> _Ejercicio a_
Pasa al inglés esta oración del texto sobre Tolkien: «A Tolkien le fascinaba —¿y a quién no?— la majestuosidad de esas criaturas vegetales, los únicos seres vivos que nunca dejan de crecer.»

> _Texto seleccionado_

====================

Cuando tenía terminados los nueve primeros capítulos de lo que iba a ser El Señor de los Anillos, allá por 1939 o incluso antes, J. R. R. Tolkien, entonces autor de El hobbit (1937) y profesor de Anglosajón —la lengua antecesora del inglés— en la Universidad de Oxford, escribió las veinte páginas de un cuento que acabó titulándose “Hoja, de Niggle”. “Leaf by Niggle”.
Una pieza sobresaliente que resuena con estas primeras palabras improbables de borrar: “There was once a little man called Niggle, who had a long journey to make”. “Había una vez un pobre hombre que se llamaba Niggle que tenía que hacer un largo viaje”. Aunque lo compuso casi de un tirón, hecho poco habitual en Tolkien, que tanteaba una a una las frases, tardó años en divulgarlo. El título originario era “Árbol”. A Tolkien le fascinaba —¿y a quién no?— la majestuosidad de esas criaturas vegetales, los únicos seres vivos que nunca dejan de crecer. Una revista mensual editada en Londres, Dublin Review, le pidió a Tolkien una colaboración para su número de enero de 1949 y les envió ese cuento, el primero de los tres que publicó en vida.
A una joven dispuesta a redactar una tesis doctoral sobre el ya célebre novelista le confesó en 1957 que el único suceso destacable de su vida consistía en “haber completado El Señor de los Anillos”. A aquel profesor oxoniense maravillaba cómo y por qué había sido capaz de enfrascarse “año tras año, a menudo con grandes dificultades, hasta concluir” esos libros. Reconocía iniciar proyectos y asuntos que solía dejar sin acabar, “en parte por falta de tiempo y en parte por falta de una firme concentración”. Las necesidades de la vida, las obligaciones, su dedicación académica. No era un caso único.

====================

Algunas entradas
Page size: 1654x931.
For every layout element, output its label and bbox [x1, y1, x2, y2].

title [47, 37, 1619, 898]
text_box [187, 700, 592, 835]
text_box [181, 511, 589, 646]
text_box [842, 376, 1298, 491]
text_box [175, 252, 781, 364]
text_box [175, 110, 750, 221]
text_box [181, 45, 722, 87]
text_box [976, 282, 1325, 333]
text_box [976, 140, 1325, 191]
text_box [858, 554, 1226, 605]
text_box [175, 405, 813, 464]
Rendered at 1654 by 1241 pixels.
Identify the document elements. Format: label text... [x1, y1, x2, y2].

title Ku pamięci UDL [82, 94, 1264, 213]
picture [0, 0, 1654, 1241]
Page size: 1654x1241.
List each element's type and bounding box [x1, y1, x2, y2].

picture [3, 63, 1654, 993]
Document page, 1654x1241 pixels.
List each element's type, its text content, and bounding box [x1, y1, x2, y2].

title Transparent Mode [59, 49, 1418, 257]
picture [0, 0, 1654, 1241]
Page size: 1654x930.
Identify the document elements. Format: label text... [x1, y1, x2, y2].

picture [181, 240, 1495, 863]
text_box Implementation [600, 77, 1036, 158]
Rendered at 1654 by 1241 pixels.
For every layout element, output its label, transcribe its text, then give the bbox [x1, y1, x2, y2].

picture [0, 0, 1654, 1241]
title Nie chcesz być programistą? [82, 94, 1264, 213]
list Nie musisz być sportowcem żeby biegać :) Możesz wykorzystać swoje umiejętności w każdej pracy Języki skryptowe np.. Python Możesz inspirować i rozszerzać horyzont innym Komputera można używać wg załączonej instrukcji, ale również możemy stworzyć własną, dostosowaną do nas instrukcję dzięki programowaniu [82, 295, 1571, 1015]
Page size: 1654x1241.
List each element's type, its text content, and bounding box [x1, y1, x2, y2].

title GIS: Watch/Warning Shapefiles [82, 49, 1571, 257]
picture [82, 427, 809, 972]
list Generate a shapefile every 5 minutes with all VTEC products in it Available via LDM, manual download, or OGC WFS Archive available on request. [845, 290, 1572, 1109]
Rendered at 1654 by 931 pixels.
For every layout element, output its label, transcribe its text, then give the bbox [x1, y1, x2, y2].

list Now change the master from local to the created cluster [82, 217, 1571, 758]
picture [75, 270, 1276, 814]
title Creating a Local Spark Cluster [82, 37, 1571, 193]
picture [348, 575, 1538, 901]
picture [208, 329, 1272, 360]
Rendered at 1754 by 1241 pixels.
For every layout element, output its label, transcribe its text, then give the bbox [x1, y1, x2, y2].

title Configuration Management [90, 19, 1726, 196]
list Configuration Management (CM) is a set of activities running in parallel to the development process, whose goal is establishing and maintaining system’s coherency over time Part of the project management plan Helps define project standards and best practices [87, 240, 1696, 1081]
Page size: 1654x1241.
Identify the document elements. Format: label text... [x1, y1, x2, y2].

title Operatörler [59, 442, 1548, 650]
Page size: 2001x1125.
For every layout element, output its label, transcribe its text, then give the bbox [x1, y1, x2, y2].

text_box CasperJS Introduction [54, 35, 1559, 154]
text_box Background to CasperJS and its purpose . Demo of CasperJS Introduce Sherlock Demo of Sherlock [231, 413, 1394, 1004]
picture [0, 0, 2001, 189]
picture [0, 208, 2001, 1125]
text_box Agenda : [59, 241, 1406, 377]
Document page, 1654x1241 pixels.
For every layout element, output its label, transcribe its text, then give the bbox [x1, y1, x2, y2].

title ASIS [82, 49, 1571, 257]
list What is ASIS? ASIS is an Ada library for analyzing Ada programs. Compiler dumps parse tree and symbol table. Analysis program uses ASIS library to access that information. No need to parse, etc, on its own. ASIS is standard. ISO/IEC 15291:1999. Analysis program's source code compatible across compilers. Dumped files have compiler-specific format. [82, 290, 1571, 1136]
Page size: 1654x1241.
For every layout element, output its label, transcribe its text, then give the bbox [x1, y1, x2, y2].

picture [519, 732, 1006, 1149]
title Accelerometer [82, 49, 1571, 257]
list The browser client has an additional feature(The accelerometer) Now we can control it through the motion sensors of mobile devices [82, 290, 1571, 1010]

====================

> _Ejercicio b_
Repite tal cual las líneas de las entradas, desde la que contiene "Rendered at 1654 by 931 pixels." hasta la que contiene "list Configuration Management", ambas incluidas.

> _Respuesta correcta a_
Tolkien was fascinated—and who wouldn't be?—by the majesty of those plant creatures, the only living beings that never stop growing.

> _Respuesta correcta b_
Rendered at 1654 by 931 pixels.
For every layout element, output its label, transcribe its text, then give the bbox [x1, y1, x2, y2].

list Now change the master from local to the created cluster [82, 217, 1571, 758]
picture [75, 270, 1276, 814]
title Creating a Local Spark Cluster [82, 37, 1571, 193]
picture [348, 575, 1538, 901]
picture [208, 329, 1272, 360]
Rendered at 1754 by 1241 pixels.
For every layout element, output its label, transcribe its text, then give the bbox [x1, y1, x2, y2].

title Configuration Management [90, 19, 1726, 196]
list Configuration Management (CM) is a set of activities running in parallel to the development process, whose goal is establishing and maintaining system’s coherency over time Part of the project management plan Helps define project standards and best practices [87, 240, 1696, 1081]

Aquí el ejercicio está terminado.